Bella no supo cómo se despojaron de la ropa, pero antes de darse cuenta estaban desnudos sobre la cama. Una sensación cálida y ardiente comenzó a extenderse por su vientre. La boca de Edward estaba en su hombro, en sus pechos, rozándole los pezones. La besó en el vientre. Bella abrió las piernas para él y permitió que le subiera las rodillas.

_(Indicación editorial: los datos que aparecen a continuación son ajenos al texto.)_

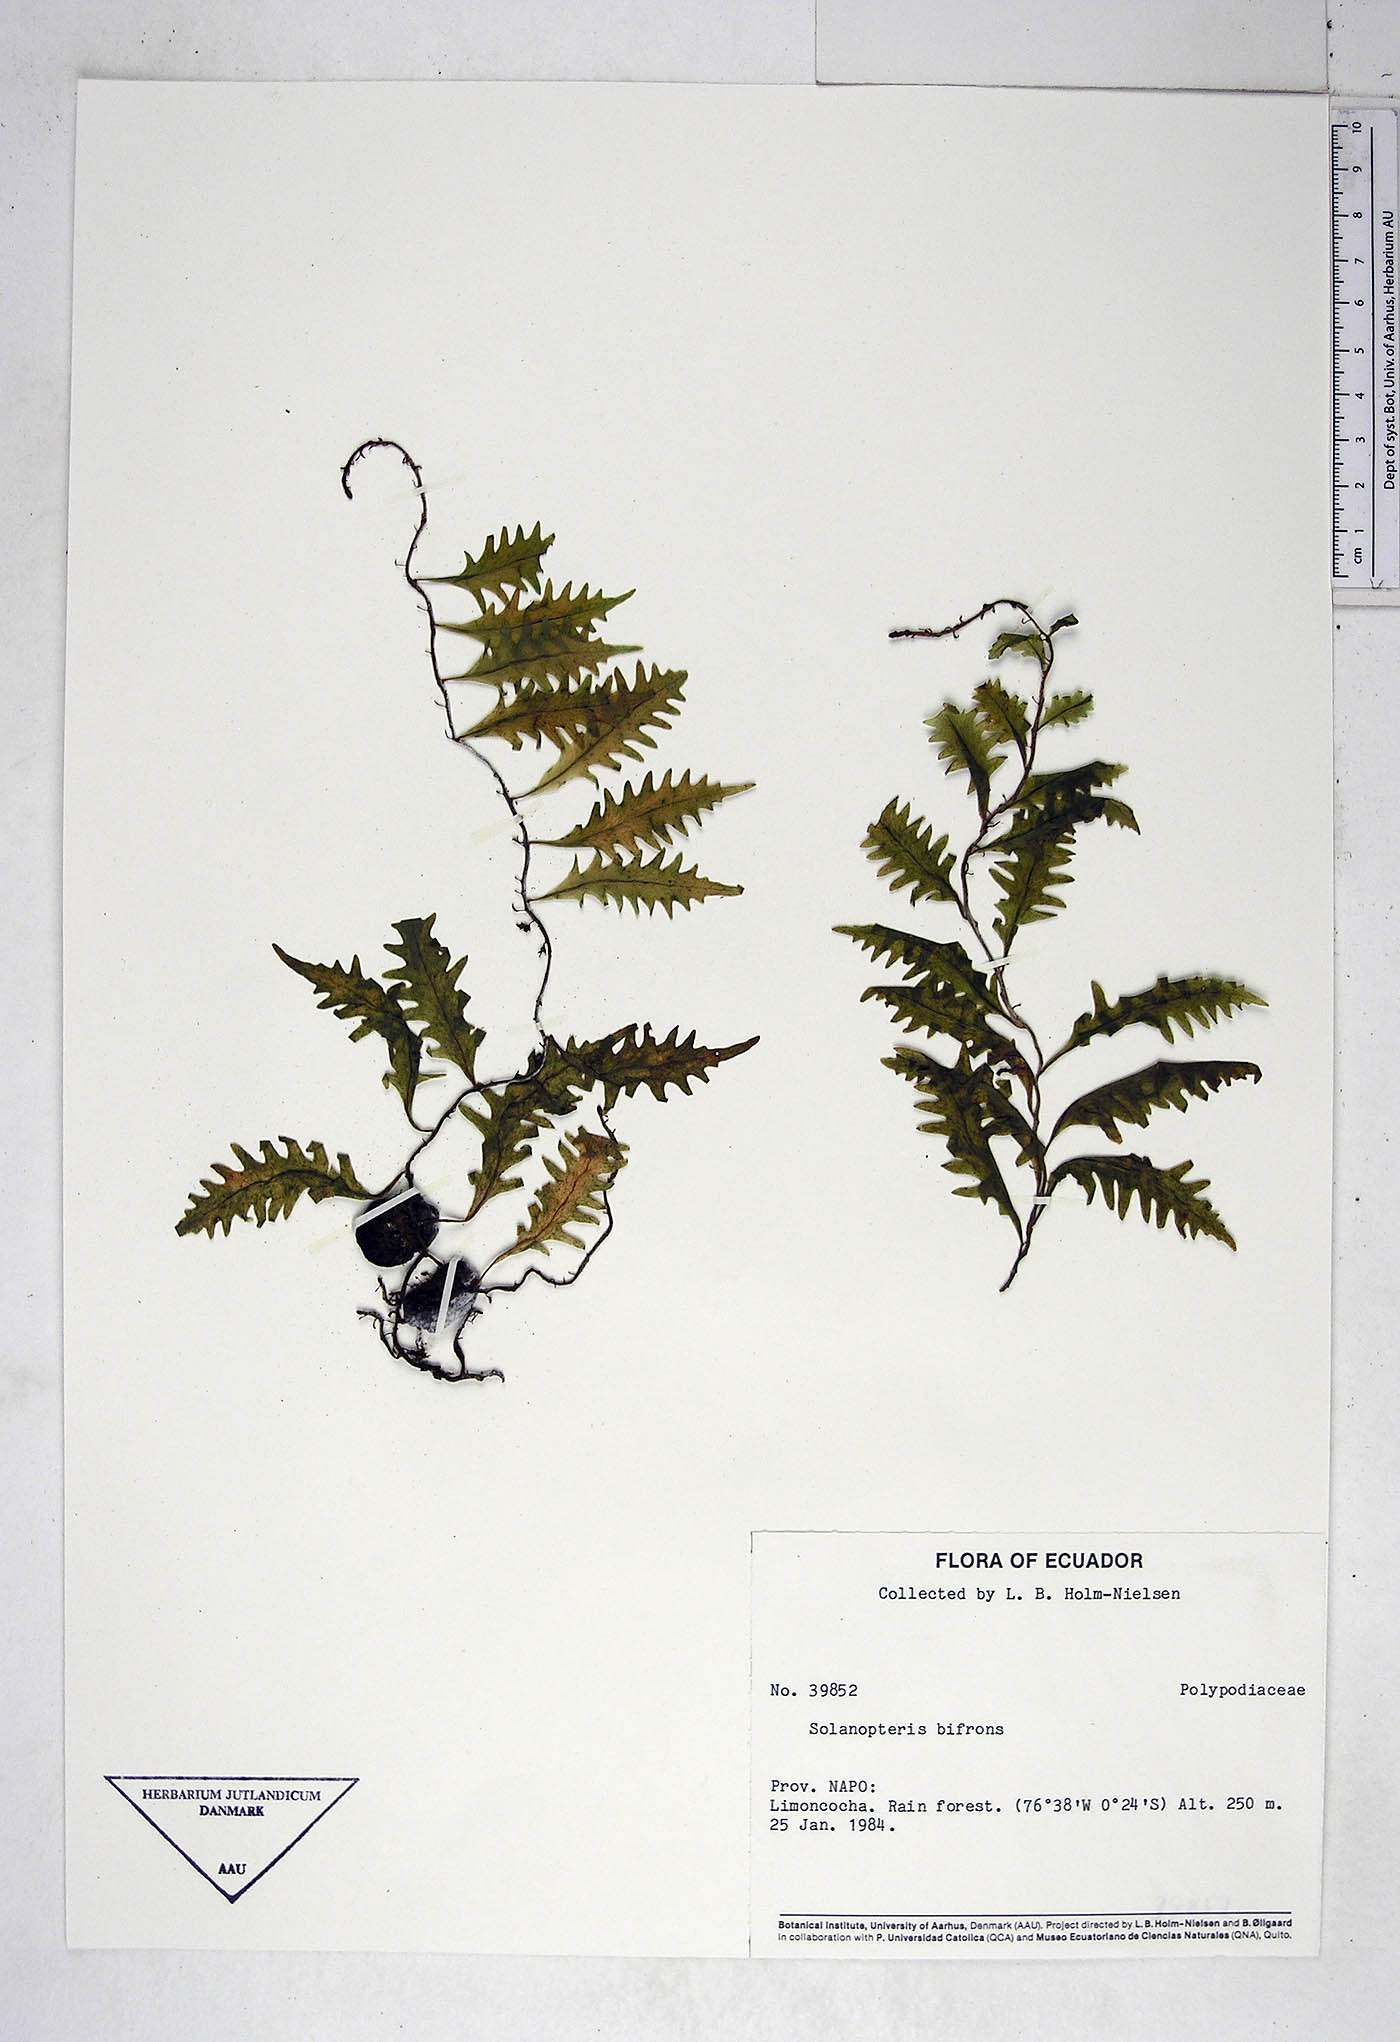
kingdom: Plantae
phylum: Tracheophyta
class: Polypodiopsida
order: Polypodiales
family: Polypodiaceae
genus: Microgramma
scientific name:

— Voy a tocarte por todas partes —le prometió él contra la suave piel del interior de sus muslos. Y lo hizo. Oh, cómo lo hizo. Puede que no la amara con el corazón, pero la amaba con su cuerpo, y lo hizo con una desenfrenada generosidad que la llenó de deseo. Bella aceptó todo lo que él quiso darle y se lo devolvió a su vez, usando las manos y los pechos, la calidez de su boca y el roce de su piel.

Cuando finalmente él se hundió profundamente en su interior, Bella lo envolvió con las piernas aferrándose a él.

— Sí —susurró ella. —Oh, sí.

Las barreras entre ellos desaparecieron y mientras buscaban juntos el éxtasis, ella comenzó a murmurar:

— Oh, sí. Me gusta eso. Me encanta. . . Sí. Más profundo. Oh, sí. Justo así. . .

Bella siguió susurrando aquellas palabras, guiada, por el instinto y la pasión. Si dejaba de hablar, él trataría de olvidar quién era ella y la convertiría en un cuerpo anónimo. Y eso no podía consentirlo. Era Bella. Era su esposa.

Así que habló, se aferró a él y juntos alcanzaron el éxtasis.

Finalmente, la oscuridad dejó paso a la luz.